You may have read about companies hiring “prompt engineers” – also dubbed “AI whisperers” – for six-figure salaries to solve this problem. These specialists focus on refining LLM responses through prompts in English or other natural human languages.

However, prompt engineers aren’t the only AI whisperers that companies are looking for. There is a growing field of ‘LLMOps’, which focuses on managing the entire lifecycle of LLMs, says Nick Eayrs, of data and AI firm Databricks.

“We have seen an increase in demand for prompt engineering roles but beyond these, there is also an increase in demand for other equally important roles such as natural language processing and LLM engineers, data scientists (and) machine learning engineers,” he says.

The other big piece of the puzzle lies in ensuring that the AI tool is trained on good data so that it can generate good answers. Otherwise it’s “rubbish in, rubbish out”, says Eayrs, who is Databricks’ vice-president for field engineering in Asia-Pacific and Japan.

“Risks such as inaccuracy, imprecision, privacy problems, defamation and bias can be exacerbated with LLMs given the vast knowledge databases developed by consuming the majority of information accessible on the Internet,” he adds.

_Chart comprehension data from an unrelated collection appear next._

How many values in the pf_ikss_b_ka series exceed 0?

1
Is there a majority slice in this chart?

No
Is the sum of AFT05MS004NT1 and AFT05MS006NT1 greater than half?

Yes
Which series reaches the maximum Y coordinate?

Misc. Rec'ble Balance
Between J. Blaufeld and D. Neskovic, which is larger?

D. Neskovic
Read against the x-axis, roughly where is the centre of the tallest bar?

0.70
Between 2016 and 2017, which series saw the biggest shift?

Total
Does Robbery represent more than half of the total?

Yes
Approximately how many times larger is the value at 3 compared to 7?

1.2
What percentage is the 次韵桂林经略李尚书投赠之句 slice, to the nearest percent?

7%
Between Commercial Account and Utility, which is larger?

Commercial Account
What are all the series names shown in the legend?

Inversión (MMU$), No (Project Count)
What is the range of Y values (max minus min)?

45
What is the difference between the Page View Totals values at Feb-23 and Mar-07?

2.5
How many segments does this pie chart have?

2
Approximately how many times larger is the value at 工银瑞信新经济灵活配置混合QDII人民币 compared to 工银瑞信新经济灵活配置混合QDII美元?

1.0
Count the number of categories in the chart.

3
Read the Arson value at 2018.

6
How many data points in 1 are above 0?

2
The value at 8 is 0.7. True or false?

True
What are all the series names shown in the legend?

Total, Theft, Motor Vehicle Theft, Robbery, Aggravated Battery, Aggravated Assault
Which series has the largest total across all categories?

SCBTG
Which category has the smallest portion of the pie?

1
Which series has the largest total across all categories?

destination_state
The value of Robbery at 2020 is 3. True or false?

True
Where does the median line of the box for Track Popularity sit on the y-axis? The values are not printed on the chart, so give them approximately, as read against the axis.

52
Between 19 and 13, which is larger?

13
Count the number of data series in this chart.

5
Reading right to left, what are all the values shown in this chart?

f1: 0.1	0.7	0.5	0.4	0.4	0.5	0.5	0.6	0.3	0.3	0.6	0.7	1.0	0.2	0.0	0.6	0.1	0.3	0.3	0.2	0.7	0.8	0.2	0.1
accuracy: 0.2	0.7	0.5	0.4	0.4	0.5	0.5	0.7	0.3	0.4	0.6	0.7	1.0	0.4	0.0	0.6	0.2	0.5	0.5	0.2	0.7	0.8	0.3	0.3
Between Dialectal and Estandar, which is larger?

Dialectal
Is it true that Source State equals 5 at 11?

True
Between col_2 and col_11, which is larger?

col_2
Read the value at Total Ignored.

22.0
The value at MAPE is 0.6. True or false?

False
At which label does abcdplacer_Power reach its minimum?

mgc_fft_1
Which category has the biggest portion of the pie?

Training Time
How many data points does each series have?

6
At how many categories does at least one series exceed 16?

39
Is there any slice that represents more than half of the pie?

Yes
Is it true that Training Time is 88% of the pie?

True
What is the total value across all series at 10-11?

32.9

Clearly, companies developing generative AI tools have many questions to answer. What data are they training their AI on and how do they ensure its quality? And will their armies of AI whisperers succeed in mitigating hallucinations?

Until these questions are answered, take everything an AI chatbot says with a pinch of salt – like when they agree to show up at Toast Box.

When something is “off tangent”, it suggests deviating or veering away from the expected subject, says ChatGPT. Indeed, every month, this column will go off tangent from the news and look into more curiosities in various fields, from finance and economics to science and psychology, or even beyond.